イオンモール上尾ですが、専門店が埋まらず、オープンが先送りになっているようですね。竣工は2020年10月下旬ですが、オープン予定は11月下旬予定。。。。オープン初日から、虫食い店舗の状態だけは避けたいでしょうから、大家は必死になって店子を探しているのでしょう。まさにご指摘の通り、アマゾン倉庫が近くに出来たのは皮肉ですね。
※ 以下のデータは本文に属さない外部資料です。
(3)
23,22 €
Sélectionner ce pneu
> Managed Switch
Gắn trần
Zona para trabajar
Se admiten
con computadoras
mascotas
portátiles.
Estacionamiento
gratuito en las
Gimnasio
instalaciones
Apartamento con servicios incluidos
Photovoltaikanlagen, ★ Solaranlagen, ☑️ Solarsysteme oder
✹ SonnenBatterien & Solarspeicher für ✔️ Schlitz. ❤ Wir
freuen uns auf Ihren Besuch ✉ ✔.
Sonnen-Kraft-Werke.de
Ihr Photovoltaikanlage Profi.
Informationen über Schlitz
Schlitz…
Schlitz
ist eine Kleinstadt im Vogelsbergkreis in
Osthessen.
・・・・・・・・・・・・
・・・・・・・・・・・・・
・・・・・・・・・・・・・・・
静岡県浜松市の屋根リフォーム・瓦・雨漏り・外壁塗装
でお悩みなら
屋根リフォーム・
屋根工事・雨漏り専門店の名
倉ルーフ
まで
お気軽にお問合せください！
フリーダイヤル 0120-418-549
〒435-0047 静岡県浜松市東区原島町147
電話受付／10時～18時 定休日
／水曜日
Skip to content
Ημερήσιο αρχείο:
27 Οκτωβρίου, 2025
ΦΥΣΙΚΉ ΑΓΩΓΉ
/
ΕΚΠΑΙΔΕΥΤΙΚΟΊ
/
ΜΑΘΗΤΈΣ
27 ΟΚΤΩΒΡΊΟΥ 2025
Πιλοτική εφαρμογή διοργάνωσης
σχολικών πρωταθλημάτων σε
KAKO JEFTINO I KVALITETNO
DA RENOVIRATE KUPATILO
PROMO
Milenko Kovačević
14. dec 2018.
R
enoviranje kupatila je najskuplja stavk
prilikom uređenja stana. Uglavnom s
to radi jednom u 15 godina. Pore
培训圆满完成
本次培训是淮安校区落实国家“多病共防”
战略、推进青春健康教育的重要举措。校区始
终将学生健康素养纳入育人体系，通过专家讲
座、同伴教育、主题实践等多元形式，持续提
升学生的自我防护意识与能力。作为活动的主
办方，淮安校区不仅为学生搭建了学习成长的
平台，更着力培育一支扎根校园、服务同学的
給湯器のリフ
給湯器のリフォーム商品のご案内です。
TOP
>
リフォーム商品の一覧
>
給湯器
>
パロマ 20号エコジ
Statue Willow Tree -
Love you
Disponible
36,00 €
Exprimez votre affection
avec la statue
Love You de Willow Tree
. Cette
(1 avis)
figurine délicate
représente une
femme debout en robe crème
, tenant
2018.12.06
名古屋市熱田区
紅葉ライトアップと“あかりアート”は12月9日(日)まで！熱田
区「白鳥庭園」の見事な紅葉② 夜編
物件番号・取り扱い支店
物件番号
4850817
賑やかしは必要だから、どこにでもあるようなアパレルブランドや雑貨屋を多少は入れる必要はあるけど、どうせ店舗が埋まらないなら色物をでいけば良いと思う。
たとえば、5店舗くらいのスペースをぶち抜いて、都道府県アンテナショップを一堂に介した日本全国ご当地ショップを作るとか。スペースだけを提供し、何を展示するかは各都道府県の担当者に任せて、季節毎に企画展をしたり売上を競ったりとか。
似たような感じで、上尾商工会議所の専用売り場を確保し、毎月入れ替えで上尾市内のお店が出張出店するマンスリー上尾ショップとか。
駅弁、空弁の常設ショップもニーズはありそうだけど。。

上尾は、小金持ちの年寄りが多いと思われるので、65歳以上のシルバー世代を優待するプランを打ち出すと、消費が活性化されるのではないかと思ったり。。。

有益なコメントに深謝。
近所?、というより「業界の通りすがり」さん、ソースはどこでしょうか(^-^?)
この期に及んで そんな状態とはコロナの影響の甚大さですね。
未熟児で生まれるみたい。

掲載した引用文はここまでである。